--- Exercise aim ---
Could you render every line of the material below as a Markdown table with two columns, Row for the row number and Entry for the line, leaving out any blank lines?

-- START Data in this exercise --

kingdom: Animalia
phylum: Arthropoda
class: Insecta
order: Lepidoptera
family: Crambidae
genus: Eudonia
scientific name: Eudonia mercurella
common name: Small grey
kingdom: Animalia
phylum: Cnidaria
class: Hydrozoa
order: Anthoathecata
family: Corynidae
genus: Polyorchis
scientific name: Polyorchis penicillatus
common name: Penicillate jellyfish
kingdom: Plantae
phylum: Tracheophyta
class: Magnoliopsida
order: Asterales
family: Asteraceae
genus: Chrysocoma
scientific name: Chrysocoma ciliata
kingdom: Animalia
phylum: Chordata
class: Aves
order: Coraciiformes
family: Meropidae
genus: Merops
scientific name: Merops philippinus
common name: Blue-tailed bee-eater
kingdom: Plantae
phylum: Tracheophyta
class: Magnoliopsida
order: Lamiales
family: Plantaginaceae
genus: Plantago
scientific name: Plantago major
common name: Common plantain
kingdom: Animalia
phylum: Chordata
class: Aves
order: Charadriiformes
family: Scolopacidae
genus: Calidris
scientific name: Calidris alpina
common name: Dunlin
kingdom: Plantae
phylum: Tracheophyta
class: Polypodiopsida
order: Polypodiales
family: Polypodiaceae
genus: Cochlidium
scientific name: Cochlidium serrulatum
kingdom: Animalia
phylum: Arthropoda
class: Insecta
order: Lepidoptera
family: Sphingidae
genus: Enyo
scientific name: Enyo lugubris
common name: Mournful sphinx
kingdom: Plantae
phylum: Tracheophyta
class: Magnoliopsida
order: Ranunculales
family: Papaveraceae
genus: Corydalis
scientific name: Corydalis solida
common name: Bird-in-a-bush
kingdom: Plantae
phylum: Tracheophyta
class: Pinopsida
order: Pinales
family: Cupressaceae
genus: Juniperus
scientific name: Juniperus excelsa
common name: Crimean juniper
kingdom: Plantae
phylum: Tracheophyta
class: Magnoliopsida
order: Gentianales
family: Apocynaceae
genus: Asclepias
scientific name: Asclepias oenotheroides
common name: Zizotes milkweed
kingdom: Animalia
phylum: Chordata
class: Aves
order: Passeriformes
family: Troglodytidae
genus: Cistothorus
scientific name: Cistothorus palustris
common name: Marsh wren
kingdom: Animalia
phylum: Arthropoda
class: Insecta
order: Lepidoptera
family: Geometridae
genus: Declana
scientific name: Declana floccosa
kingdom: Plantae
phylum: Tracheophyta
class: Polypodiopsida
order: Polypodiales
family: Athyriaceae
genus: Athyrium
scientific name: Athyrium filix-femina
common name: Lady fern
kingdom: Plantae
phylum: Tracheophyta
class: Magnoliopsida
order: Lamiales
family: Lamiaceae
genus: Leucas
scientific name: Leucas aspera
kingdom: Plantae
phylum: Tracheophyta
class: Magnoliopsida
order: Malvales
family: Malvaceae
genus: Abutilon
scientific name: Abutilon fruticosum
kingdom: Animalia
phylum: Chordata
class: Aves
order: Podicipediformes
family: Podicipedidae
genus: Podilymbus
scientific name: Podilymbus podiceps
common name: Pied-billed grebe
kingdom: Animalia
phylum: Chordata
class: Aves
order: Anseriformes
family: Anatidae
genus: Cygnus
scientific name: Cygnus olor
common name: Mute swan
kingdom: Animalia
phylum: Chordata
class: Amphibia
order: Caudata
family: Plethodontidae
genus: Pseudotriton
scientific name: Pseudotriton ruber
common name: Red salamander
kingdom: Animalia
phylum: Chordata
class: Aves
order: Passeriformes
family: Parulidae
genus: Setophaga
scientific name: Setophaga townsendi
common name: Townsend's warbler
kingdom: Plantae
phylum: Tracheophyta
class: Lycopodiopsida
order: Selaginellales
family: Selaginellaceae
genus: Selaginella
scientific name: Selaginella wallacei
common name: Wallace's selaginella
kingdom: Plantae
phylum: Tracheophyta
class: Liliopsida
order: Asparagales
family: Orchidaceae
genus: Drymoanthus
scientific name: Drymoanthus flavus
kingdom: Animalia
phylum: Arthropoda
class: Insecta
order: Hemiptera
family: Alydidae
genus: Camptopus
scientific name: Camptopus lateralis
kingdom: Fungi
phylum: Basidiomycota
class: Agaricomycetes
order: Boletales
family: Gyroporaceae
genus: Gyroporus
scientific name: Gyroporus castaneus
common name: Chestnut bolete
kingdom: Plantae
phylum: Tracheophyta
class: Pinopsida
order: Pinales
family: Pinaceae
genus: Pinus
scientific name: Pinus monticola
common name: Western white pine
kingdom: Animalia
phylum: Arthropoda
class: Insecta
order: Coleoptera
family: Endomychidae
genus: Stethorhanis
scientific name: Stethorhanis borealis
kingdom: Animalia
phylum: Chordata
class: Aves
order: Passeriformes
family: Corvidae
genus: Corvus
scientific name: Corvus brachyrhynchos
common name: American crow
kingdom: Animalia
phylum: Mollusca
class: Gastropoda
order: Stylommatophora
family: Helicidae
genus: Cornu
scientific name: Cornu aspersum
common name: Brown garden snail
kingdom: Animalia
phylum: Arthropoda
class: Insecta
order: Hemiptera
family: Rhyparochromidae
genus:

-- END Data in this exercise --

--- Solution to the exercise ---
| Row | Entry |
|---|---|
| 1 | kingdom: Animalia |
| 2 | phylum: Arthropoda |
| 3 | class: Insecta |
| 4 | order: Lepidoptera |
| 5 | family: Crambidae |
| 6 | genus: Eudonia |
| 7 | scientific name: Eudonia mercurella |
| 8 | common name: Small grey |
| 9 | kingdom: Animalia |
| 10 | phylum: Cnidaria |
| 11 | class: Hydrozoa |
| 12 | order: Anthoathecata |
| 13 | family: Corynidae |
| 14 | genus: Polyorchis |
| 15 | scientific name: Polyorchis penicillatus |
| 16 | common name: Penicillate jellyfish |
| 17 | kingdom: Plantae |
| 18 | phylum: Tracheophyta |
| 19 | class: Magnoliopsida |
| 20 | order: Asterales |
| 21 | family: Asteraceae |
| 22 | genus: Chrysocoma |
| 23 | scientific name: Chrysocoma ciliata |
| 24 | kingdom: Animalia |
| 25 | phylum: Chordata |
| 26 | class: Aves |
| 27 | order: Coraciiformes |
| 28 | family: Meropidae |
| 29 | genus: Merops |
| 30 | scientific name: Merops philippinus |
| 31 | common name: Blue-tailed bee-eater |
| 32 | kingdom: Plantae |
| 33 | phylum: Tracheophyta |
| 34 | class: Magnoliopsida |
| 35 | order: Lamiales |
| 36 | family: Plantaginaceae |
| 37 | genus: Plantago |
| 38 | scientific name: Plantago major |
| 39 | common name: Common plantain |
| 40 | kingdom: Animalia |
| 41 | phylum: Chordata |
| 42 | class: Aves |
| 43 | order: Charadriiformes |
| 44 | family: Scolopacidae |
| 45 | genus: Calidris |
| 46 | scientific name: Calidris alpina |
| 47 | common name: Dunlin |
| 48 | kingdom: Plantae |
| 49 | phylum: Tracheophyta |
| 50 | class: Polypodiopsida |
| 51 | order: Polypodiales |
| 52 | family: Polypodiaceae |
| 53 | genus: Cochlidium |
| 54 | scientific name: Cochlidium serrulatum |
| 55 | kingdom: Animalia |
| 56 | phylum: Arthropoda |
| 57 | class: Insecta |
| 58 | order: Lepidoptera |
| 59 | family: Sphingidae |
| 60 | genus: Enyo |
| 61 | scientific name: Enyo lugubris |
| 62 | common name: Mournful sphinx |
| 63 | kingdom: Plantae |
| 64 | phylum: Tracheophyta |
| 65 | class: Magnoliopsida |
| 66 | order: Ranunculales |
| 67 | family: Papaveraceae |
| 68 | genus: Corydalis |
| 69 | scientific name: Corydalis solida |
| 70 | common name: Bird-in-a-bush |
| 71 | kingdom: Plantae |
| 72 | phylum: Tracheophyta |
| 73 | class: Pinopsida |
| 74 | order: Pinales |
| 75 | family: Cupressaceae |
| 76 | genus: Juniperus |
| 77 | scientific name: Juniperus excelsa |
| 78 | common name: Crimean juniper |
| 79 | kingdom: Plantae |
| 80 | phylum: Tracheophyta |
| 81 | class: Magnoliopsida |
| 82 | order: Gentianales |
| 83 | family: Apocynaceae |
| 84 | genus: Asclepias |
| 85 | scientific name: Asclepias oenotheroides |
| 86 | common name: Zizotes milkweed |
| 87 | kingdom: Animalia |
| 88 | phylum: Chordata |
| 89 | class: Aves |
| 90 | order: Passeriformes |
| 91 | family: Troglodytidae |
| 92 | genus: Cistothorus |
| 93 | scientific name: Cistothorus palustris |
| 94 | common name: Marsh wren |
| 95 | kingdom: Animalia |
| 96 | phylum: Arthropoda |
| 97 | class: Insecta |
| 98 | order: Lepidoptera |
| 99 | family: Geometridae |
| 100 | genus: Declana |
| 101 | scientific name: Declana floccosa |
| 102 | kingdom: Plantae |
| 103 | phylum: Tracheophyta |
| 104 | class: Polypodiopsida |
| 105 | order: Polypodiales |
| 106 | family: Athyriaceae |
| 107 | genus: Athyrium |
| 108 | scientific name: Athyrium filix-femina |
| 109 | common name: Lady fern |
| 110 | kingdom: Plantae |
| 111 | phylum: Tracheophyta |
| 112 | class: Magnoliopsida |
| 113 | order: Lamiales |
| 114 | family: Lamiaceae |
| 115 | genus: Leucas |
| 116 | scientific name: Leucas aspera |
| 117 | kingdom: Plantae |
| 118 | phylum: Tracheophyta |
| 119 | class: Magnoliopsida |
| 120 | order: Malvales |
| 121 | family: Malvaceae |
| 122 | genus: Abutilon |
| 123 | scientific name: Abutilon fruticosum |
| 124 | kingdom: Animalia |
| 125 | phylum: Chordata |
| 126 | class: Aves |
| 127 | order: Podicipediformes |
| 128 | family: Podicipedidae |
| 129 | genus: Podilymbus |
| 130 | scientific name: Podilymbus podiceps |
| 131 | common name: Pied-billed grebe |
| 132 | kingdom: Animalia |
| 133 | phylum: Chordata |
| 134 | class: Aves |
| 135 | order: Anseriformes |
| 136 | family: Anatidae |
| 137 | genus: Cygnus |
| 138 | scientific name: Cygnus olor |
| 139 | common name: Mute swan |
| 140 | kingdom: Animalia |
| 141 | phylum: Chordata |
| 142 | class: Amphibia |
| 143 | order: Caudata |
| 144 | family: Plethodontidae |
| 145 | genus: Pseudotriton |
| 146 | scientific name: Pseudotriton ruber |
| 147 | common name: Red salamander |
| 148 | kingdom: Animalia |
| 149 | phylum: Chordata |
| 150 | class: Aves |
| 151 | order: Passeriformes |
| 152 | family: Parulidae |
| 153 | genus: Setophaga |
| 154 | scientific name: Setophaga townsendi |
| 155 | common name: Townsend's warbler |
| 156 | kingdom: Plantae |
| 157 | phylum: Tracheophyta |
| 158 | class: Lycopodiopsida |
| 159 | order: Selaginellales |
| 160 | family: Selaginellaceae |
| 161 | genus: Selaginella |
| 162 | scientific name: Selaginella wallacei |
| 163 | common name: Wallace's selaginella |
| 164 | kingdom: Plantae |
| 165 | phylum: Tracheophyta |
| 166 | class: Liliopsida |
| 167 | order: Asparagales |
| 168 | family: Orchidaceae |
| 169 | genus: Drymoanthus |
| 170 | scientific name: Drymoanthus flavus |
| 171 | kingdom: Animalia |
| 172 | phylum: Arthropoda |
| 173 | class: Insecta |
| 174 | order: Hemiptera |
| 175 | family: Alydidae |
| 176 | genus: Camptopus |
| 177 | scientific name: Camptopus lateralis |
| 178 | kingdom: Fungi |
| 179 | phylum: Basidiomycota |
| 180 | class: Agaricomycetes |
| 181 | order: Boletales |
| 182 | family: Gyroporaceae |
| 183 | genus: Gyroporus |
| 184 | scientific name: Gyroporus castaneus |
| 185 | common name: Chestnut bolete |
| 186 | kingdom: Plantae |
| 187 | phylum: Tracheophyta |
| 188 | class: Pinopsida |
| 189 | order: Pinales |
| 190 | family: Pinaceae |
| 191 | genus: Pinus |
| 192 | scientific name: Pinus monticola |
| 193 | common name: Western white pine |
| 194 | kingdom: Animalia |
| 195 | phylum: Arthropoda |
| 196 | class: Insecta |
| 197 | order: Coleoptera |
| 198 | family: Endomychidae |
| 199 | genus: Stethorhanis |
| 200 | scientific name: Stethorhanis borealis |
| 201 | kingdom: Animalia |
| 202 | phylum: Chordata |
| 203 | class: Aves |
| 204 | order: Passeriformes |
| 205 | family: Corvidae |
| 206 | genus: Corvus |
| 207 | scientific name: Corvus brachyrhynchos |
| 208 | common name: American crow |
| 209 | kingdom: Animalia |
| 210 | phylum: Mollusca |
| 211 | class: Gastropoda |
| 212 | order: Stylommatophora |
| 213 | family: Helicidae |
| 214 | genus: Cornu |
| 215 | scientific name: Cornu aspersum |
| 216 | common name: Brown garden snail |
| 217 | kingdom: Animalia |
| 218 | phylum: Arthropoda |
| 219 | class: Insecta |
| 220 | order: Hemiptera |
| 221 | family: Rhyparochromidae |
| 222 | genus: |